OTTAWA — The Liberal government has tabled legislation to help ensure judges are trained in sexual assault law — a bill that mirrors one originally championed by former interim Conservative leader Rona Ambrose.
The new bill, if passed, would require all newly appointed provincial superior court judges to receive the training, including learning about rape myths and stereotypes and how to make sure biases about race, gender and other social factors do not influence their decision-making.
Justice Minister David Lametti said the legislation could boost confidence in the justice system for sexual assault survivors and the Canadian public.
“This is a necessary bill. This is a bill that will make our system more just,” Lametti told reporters Tuesday in Ottawa.
“In this day and age, it is critical that all of us who serve the public are equipped with the right tools and understanding to ensure everyone is treated with the respect and dignity they deserve.”
The proposed legislation would also require the Canadian Judicial Council to report on ongoing efforts to provide similar training to sitting judges and it would change the Criminal Code to ensure judges are putting their reasons on the record when they decide sexual assault cases.
These measures add accountability and give those already serving as judges an incentive to take part in sexual assault legal training, Lametti says.
The proposed legislation revives a private member’s bill originally put forward by Ambrose when she was interim Conservative leader.
That bill had cross-partisan support, but after being stalled in the Senate, died when Parliament dissolved ahead of the federal election.
Ambrose blamed a “group of old boys” in the Senate for blocking passage of the bill, a group that included mainly Conservative senators.
Now that it has been reintroduced as a government bill, it will have more heft, Ambrose says.

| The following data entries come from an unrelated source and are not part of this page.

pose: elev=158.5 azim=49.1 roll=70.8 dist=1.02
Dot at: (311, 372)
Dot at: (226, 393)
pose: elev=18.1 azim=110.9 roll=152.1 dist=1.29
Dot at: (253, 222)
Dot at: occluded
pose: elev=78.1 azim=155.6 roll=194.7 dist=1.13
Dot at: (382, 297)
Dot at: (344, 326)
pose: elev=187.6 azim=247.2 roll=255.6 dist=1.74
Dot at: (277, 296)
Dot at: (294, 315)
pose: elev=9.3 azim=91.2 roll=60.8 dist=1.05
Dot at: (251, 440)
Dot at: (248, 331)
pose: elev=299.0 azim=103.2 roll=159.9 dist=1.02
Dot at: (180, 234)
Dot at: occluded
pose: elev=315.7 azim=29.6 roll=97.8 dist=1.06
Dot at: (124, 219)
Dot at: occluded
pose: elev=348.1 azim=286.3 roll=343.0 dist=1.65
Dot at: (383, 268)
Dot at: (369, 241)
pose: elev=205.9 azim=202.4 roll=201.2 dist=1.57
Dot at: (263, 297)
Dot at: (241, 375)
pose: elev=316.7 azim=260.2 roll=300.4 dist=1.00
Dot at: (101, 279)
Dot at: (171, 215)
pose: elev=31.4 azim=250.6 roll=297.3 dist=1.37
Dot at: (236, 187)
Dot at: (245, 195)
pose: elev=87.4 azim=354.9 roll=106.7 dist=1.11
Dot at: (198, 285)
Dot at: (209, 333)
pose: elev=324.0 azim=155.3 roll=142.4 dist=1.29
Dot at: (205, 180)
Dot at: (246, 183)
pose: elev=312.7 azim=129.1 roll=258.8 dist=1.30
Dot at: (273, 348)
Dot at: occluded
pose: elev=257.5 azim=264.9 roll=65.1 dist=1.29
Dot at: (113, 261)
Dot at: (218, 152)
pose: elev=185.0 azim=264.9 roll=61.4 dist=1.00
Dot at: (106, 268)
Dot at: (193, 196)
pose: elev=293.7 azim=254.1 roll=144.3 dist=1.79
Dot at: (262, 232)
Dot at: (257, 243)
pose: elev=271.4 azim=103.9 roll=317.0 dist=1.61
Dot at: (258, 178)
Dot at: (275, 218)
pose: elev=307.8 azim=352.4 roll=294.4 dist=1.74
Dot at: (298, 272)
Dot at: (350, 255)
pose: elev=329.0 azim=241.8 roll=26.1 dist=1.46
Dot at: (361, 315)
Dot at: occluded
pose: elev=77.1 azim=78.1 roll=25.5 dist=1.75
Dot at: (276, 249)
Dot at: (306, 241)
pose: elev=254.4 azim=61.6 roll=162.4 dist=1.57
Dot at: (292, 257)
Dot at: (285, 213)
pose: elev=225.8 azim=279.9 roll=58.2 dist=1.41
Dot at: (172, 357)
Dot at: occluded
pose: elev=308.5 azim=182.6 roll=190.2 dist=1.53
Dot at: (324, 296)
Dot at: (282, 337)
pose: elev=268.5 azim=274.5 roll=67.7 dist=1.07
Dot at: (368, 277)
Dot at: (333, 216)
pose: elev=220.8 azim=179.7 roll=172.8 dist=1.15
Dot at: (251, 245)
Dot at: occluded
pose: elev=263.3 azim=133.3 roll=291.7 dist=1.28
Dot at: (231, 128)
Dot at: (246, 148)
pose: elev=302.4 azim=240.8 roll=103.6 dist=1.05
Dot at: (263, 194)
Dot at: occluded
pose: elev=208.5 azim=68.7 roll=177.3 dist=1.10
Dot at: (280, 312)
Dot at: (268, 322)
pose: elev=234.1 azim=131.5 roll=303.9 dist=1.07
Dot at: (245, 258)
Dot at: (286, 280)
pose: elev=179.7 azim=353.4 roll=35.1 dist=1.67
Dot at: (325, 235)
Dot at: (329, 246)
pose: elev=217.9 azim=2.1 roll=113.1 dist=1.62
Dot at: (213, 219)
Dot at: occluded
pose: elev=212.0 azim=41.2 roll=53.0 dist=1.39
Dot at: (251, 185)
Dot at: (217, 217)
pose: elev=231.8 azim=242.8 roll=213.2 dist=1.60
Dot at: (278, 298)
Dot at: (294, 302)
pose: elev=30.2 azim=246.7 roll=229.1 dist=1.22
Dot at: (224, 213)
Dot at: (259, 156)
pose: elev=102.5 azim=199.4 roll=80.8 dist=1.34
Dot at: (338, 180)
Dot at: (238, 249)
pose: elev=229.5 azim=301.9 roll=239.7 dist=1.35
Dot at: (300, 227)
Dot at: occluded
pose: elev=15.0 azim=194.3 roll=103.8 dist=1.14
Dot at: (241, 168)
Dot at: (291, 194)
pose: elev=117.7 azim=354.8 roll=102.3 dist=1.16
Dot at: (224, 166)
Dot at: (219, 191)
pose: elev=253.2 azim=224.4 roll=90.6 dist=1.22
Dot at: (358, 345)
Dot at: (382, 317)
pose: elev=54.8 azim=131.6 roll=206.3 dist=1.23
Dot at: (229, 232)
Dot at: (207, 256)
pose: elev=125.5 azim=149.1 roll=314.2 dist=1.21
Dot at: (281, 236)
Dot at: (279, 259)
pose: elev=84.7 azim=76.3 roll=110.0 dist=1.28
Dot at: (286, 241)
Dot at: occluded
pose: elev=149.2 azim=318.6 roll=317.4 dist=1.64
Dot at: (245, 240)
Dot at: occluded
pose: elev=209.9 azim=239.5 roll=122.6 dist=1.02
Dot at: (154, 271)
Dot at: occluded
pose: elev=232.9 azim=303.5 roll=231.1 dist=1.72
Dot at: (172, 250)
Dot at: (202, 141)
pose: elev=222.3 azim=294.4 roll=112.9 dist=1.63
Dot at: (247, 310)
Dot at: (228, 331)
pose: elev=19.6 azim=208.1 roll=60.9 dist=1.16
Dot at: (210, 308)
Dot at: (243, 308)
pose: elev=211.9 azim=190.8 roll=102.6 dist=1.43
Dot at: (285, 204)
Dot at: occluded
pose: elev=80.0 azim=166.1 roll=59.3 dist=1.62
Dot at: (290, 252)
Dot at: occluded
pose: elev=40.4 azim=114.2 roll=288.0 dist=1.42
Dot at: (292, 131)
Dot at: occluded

“It makes a big difference in how the Senate can treat it and how serious, even, stakeholders will take it,” she said in an interview Tuesday.
“That the justice minister stood up and said this is necessary sends a huge message … Every judge in this country is hearing this today.”
Far too many women simply do not report these crimes and far too many women have experienced negative outcomes in courtrooms when they do, Ambrose said
She pointed to the trial for the 2011 death of Cindy Gladue, a Metis and Cree woman from Edmonton. The jury repeatedly heard Gladue referred to as a “prostitute” and a “native” in the courtroom. The trial ended in an acquittal. The Supreme Court ruled in May 2019 that the accused should be retried for manslaughter, but not first-degree murder.
In its ruling, the high court said evidence about Gladue’s sexual history was mishandled and that trial judges should caution juries against relying on prejudices against Indigenous women and girls.
“That is not appropriate language and that is clear in the law, so the judge didn’t actually know the law,” Ambrose said.
Judges are the ultimate arbiter of what happens in a courtroom, so they are the ones who can put a stop anything said or done that violates victims’ rights.
“That’s why I targeted judges because they are the most senior people and they oversee the trials,” Ambrose said.
She thanked politicians of every political stripe in the House of Commons, including Prime Minister Justin Trudeau, Conservative Leader Andrew Scheer, former NDP Leader Tom Mulcair, who co-sponsored her original private member’s bill, and others for supporting this initiative as a way to support vulnerable women to feel more confident to report sexual assault crimes.
She says she hasn’t spoken to her Conservative senators to determine if they will try to block this new bill, but she remains optimistic they will see the wide support for the bill.
“I think we’ve made the case that Canadians support this bill wholeheartedly … and I think we’ll continue to make our case to those who might not believe it’s not necessary.”